In the Daily Telegraph in 2016, Bolton wrote that: “Iraq today suffers not from the 2003 invasion, but from the 2011 withdrawal of all US combat forces. What strengthened Iran’s hand in Iraq was not the absence of Saddam [Hussein], but the absence of coalition troops with a writ to crush efforts by the ayatollahs to support and arm Shi’ite militias. When US forces left, the last possibility of Iraq succeeding as a multi-ethnic, multi-confessional state left with them. Don’t blame Tony Blair and George W Bush for that failure. Blame their successors.”

Terrorism is a war, not a crime

In the wake of the 2015 terrorist attacks in Paris Bolton opined for Fox News that “This is not a matter for the criminal law, as many American political and academic leaders, including the President [Obama], have insisted… This is a war…

“The mechanism of response must be to destroy the source of the threat, not prosecute it, not contain it, not hope that we will ‘ultimately’ destroy it. ‘Ultimately’ is too far away.

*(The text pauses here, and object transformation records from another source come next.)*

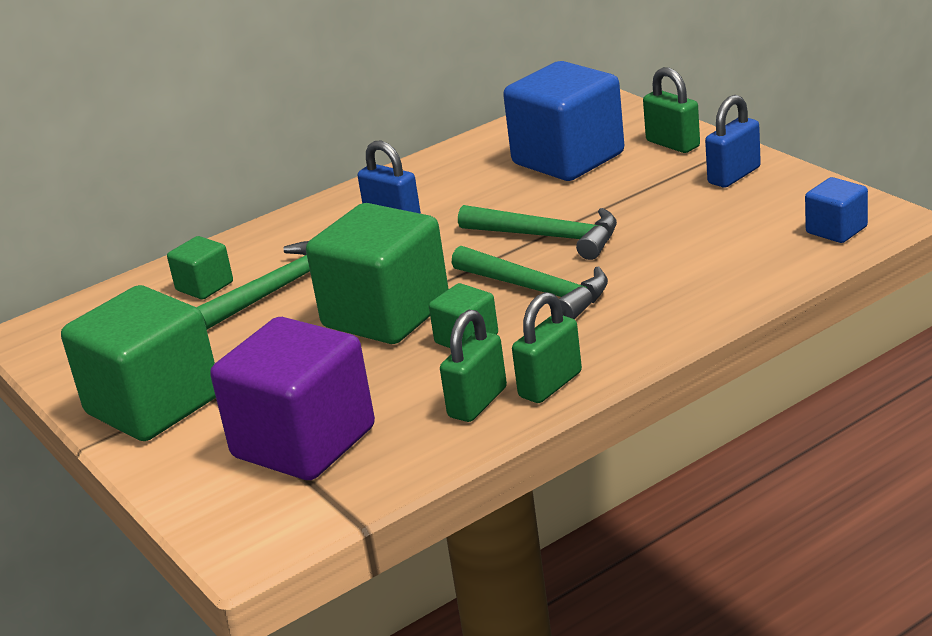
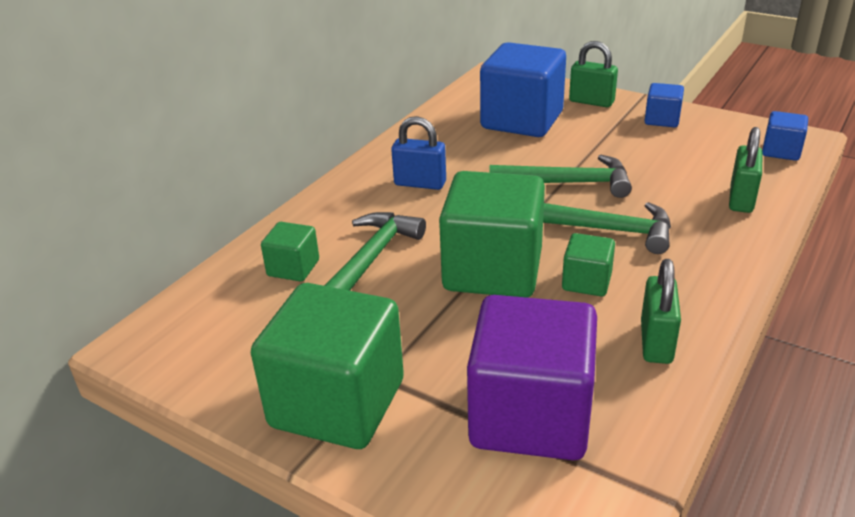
camera: 25 degrees left, 5 degrees up
green padlock [512,292,582,403] -> green padlock moved to [729,127,763,213]
blue padlock [705,95,761,188] -> blue cube [645,83,684,127]

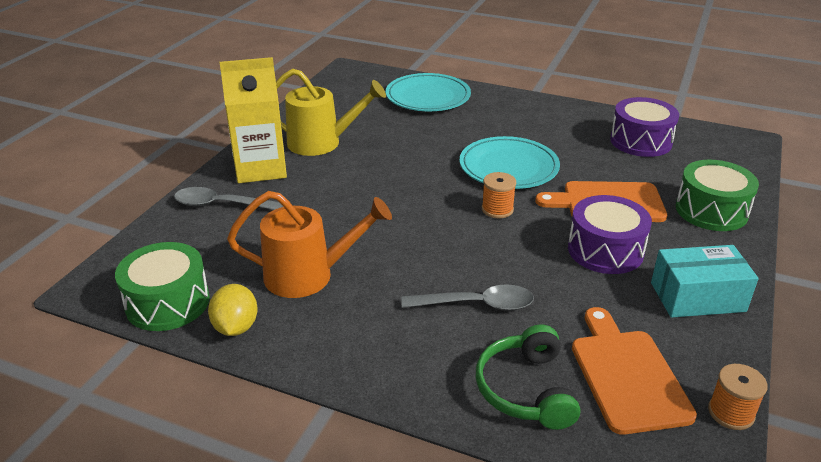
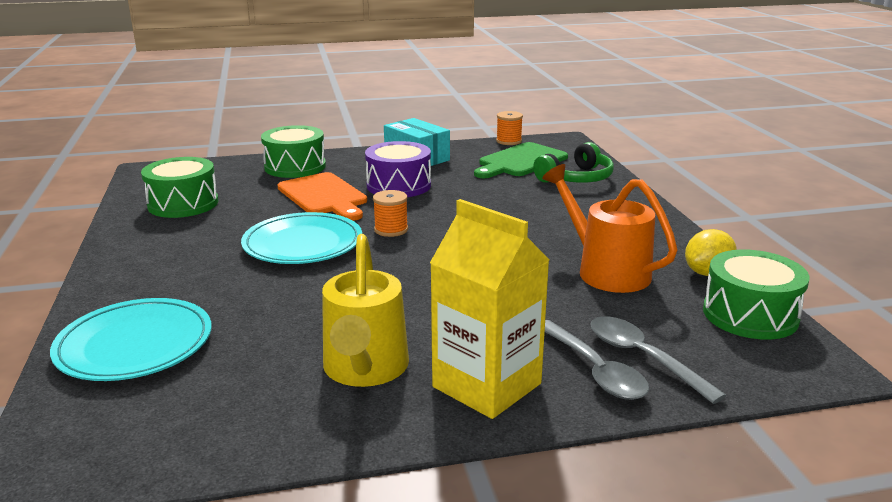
camera: 125 degrees left, 10 degrees down
yellow watering can [276,69,386,156] -> yellow watering can turned 150 degrees counterclockwise [322,234,409,387]
grey spoon [401,284,534,311] -> grey spoon moved to [590,316,727,404]
orange cutting board [572,307,697,435] -> green cutting board [474,142,568,178]
purple drum [610,97,679,157] -> green drum [141,157,218,218]

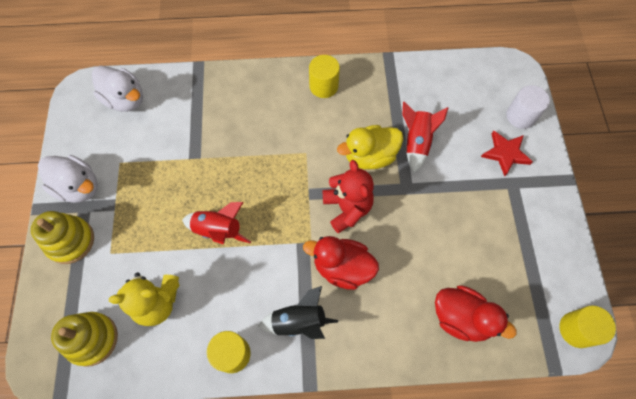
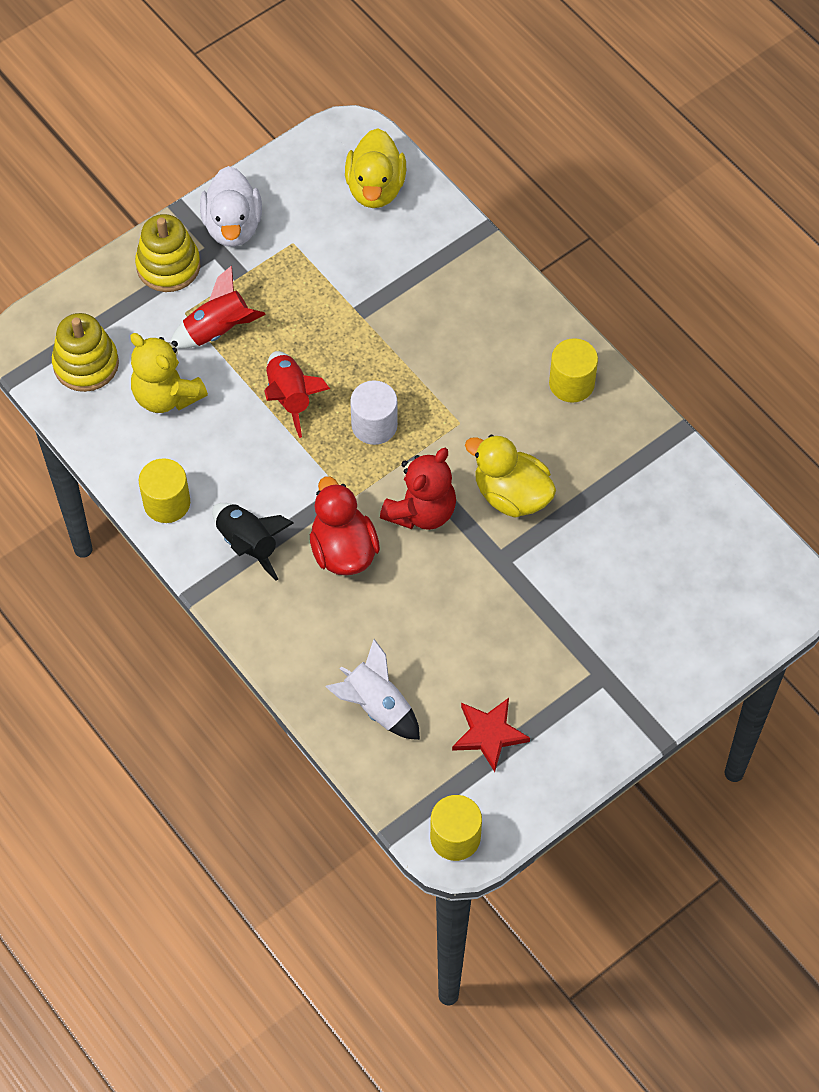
camera: 55 degrees right, 5 degrees down
white duck [92,66,143,112] -> yellow duck [345,128,406,208]
red rocket [402,102,448,173] -> red rocket moved to [170,266,266,349]
red duck [435,285,517,342] -> white rocket [325,639,420,740]
red star [481,131,533,176] -> red star moved to [452,698,530,772]
white cylinder [506,85,550,129] -> white cylinder moved to [350,380,398,445]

“Knee-jerk, uninformed and often wildly inaccurate criticisms of programs (such as several authorized in the wake of 9/11 in the Patriot Act) have created a widespread misimpression in the American public about what exactly our intelligence agencies have been doing and whether there was a ‘threat’ to civil liberties. Now is the time to correct these misimpressions, and to rebut the unfounded criticisms.”

Nobody tell Bolton’s new boss, who has dabbled in “deep-state” conspiracy thinking throughout his administration.